Years ago, I saw a show where a urologist was surgically treating kidney stones using a catheter tipped with a minute amount of PETN or something similar, and using a scope, placed it next to an offending stone and blew it to smithereens which one assumes were small enough to pass without discomfort. Whatever became of this therapy?
“Kidney stones of half a centimeter or less pass spontaneously about 70 percent of the time, and stones up to one centimeter have nearly a 50 percent chance of passing without treatment.”
You do realize that 10mm is 1cm right? The cited articles talk about stones size from 5 mm to 10 mm. The SD article talks about .5cm to 1cm. Those are the same lengths.

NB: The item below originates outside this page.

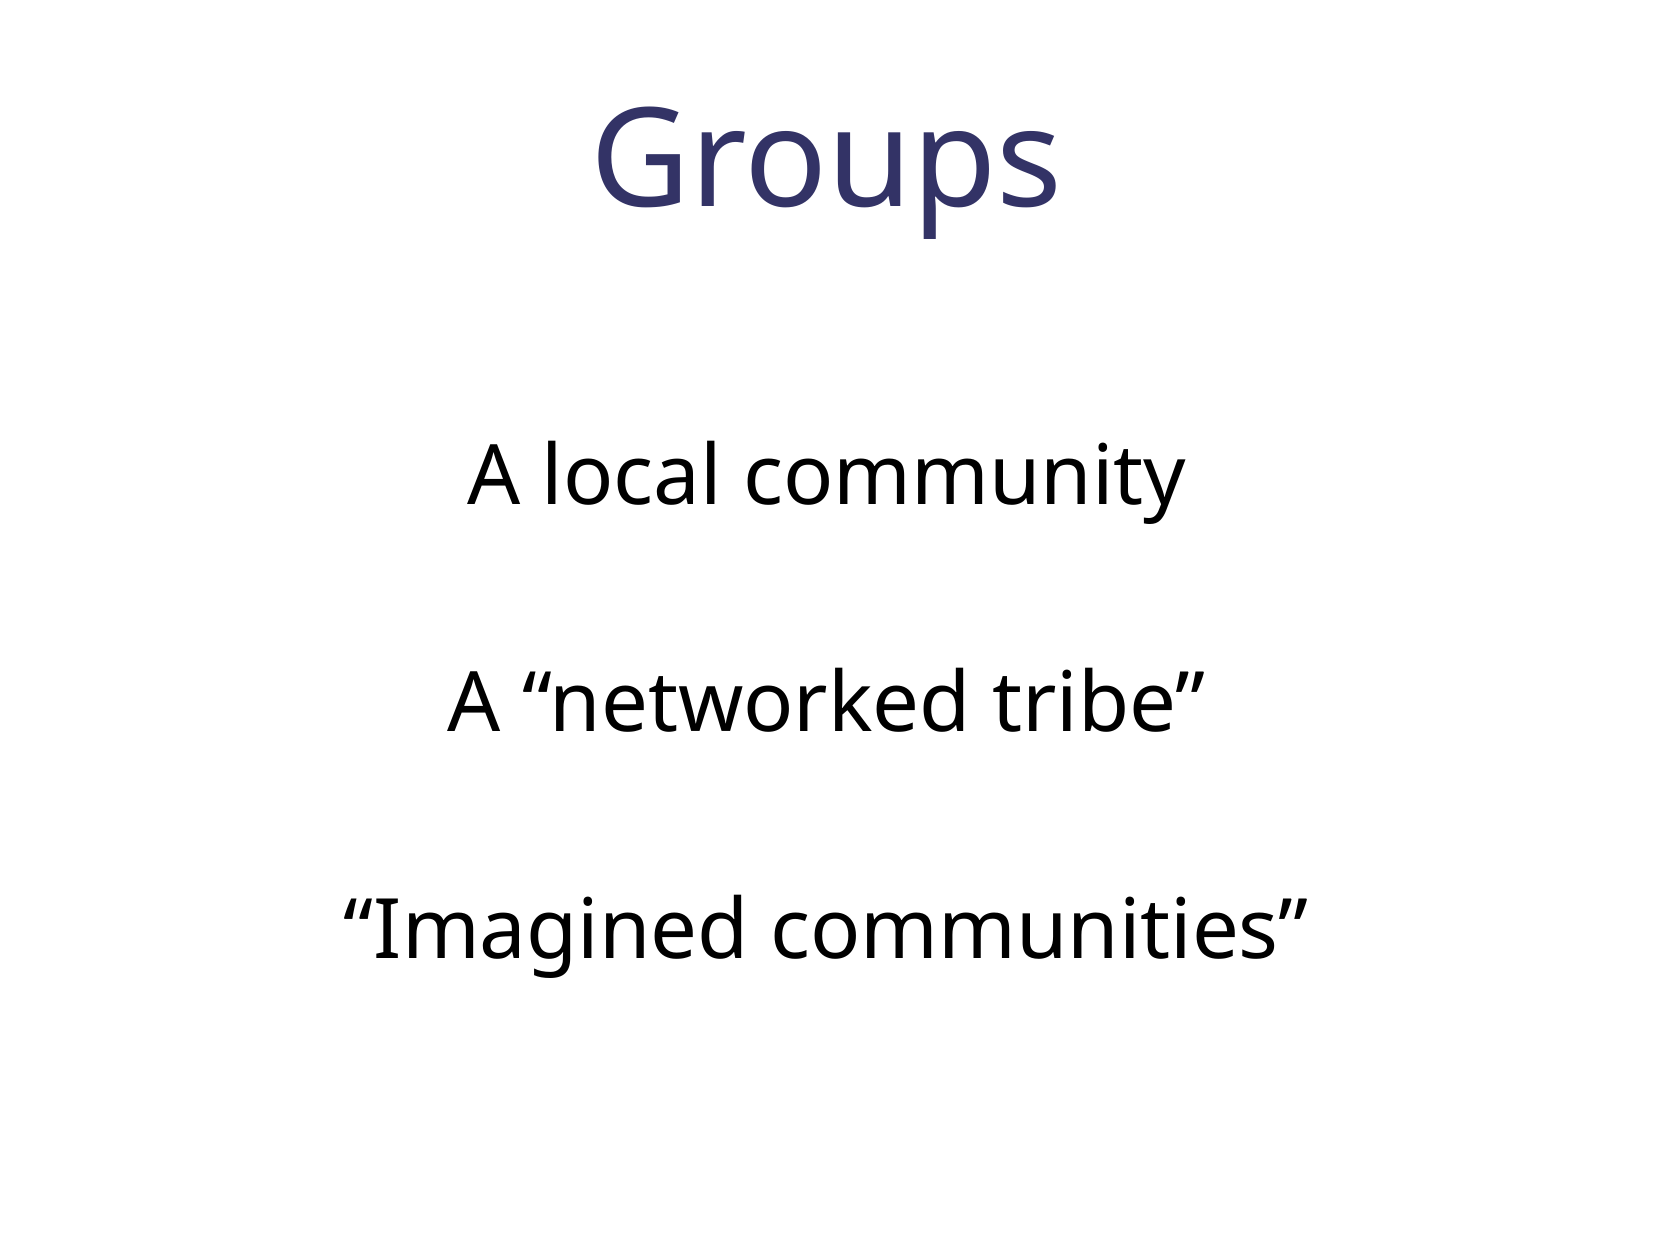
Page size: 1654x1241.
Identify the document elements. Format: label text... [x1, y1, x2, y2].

subtitle A local community A “networked tribe” “Imagined communities” [82, 297, 1571, 1102]
title Groups [82, 56, 1571, 250]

I have passed two stones that were about 1x1cm and about .3 to .4 thick. This is approximate,of course because they were very irregular in shape. Also passed about 15 more anywhere from 1/4 to 3/4 that size. And what you may think of as passing them is relatively painless, when they rip their way through the kidney the pain is incredible.And, hey,Linus Pauling, you bastard, I stopped taking mega-doses of vitamin C when I found out what was causing them!
Passing stones does not cause pain. Kidney stones cause pain when they can’t be passed. When stuck they block the flow of urine which causes backpressure on the kidneys, which is very painful.
False. The main pain is usually caused by the body trying to force the stone along. Plus they do sometimes scrape things and help cause an infection, which adds to the fun.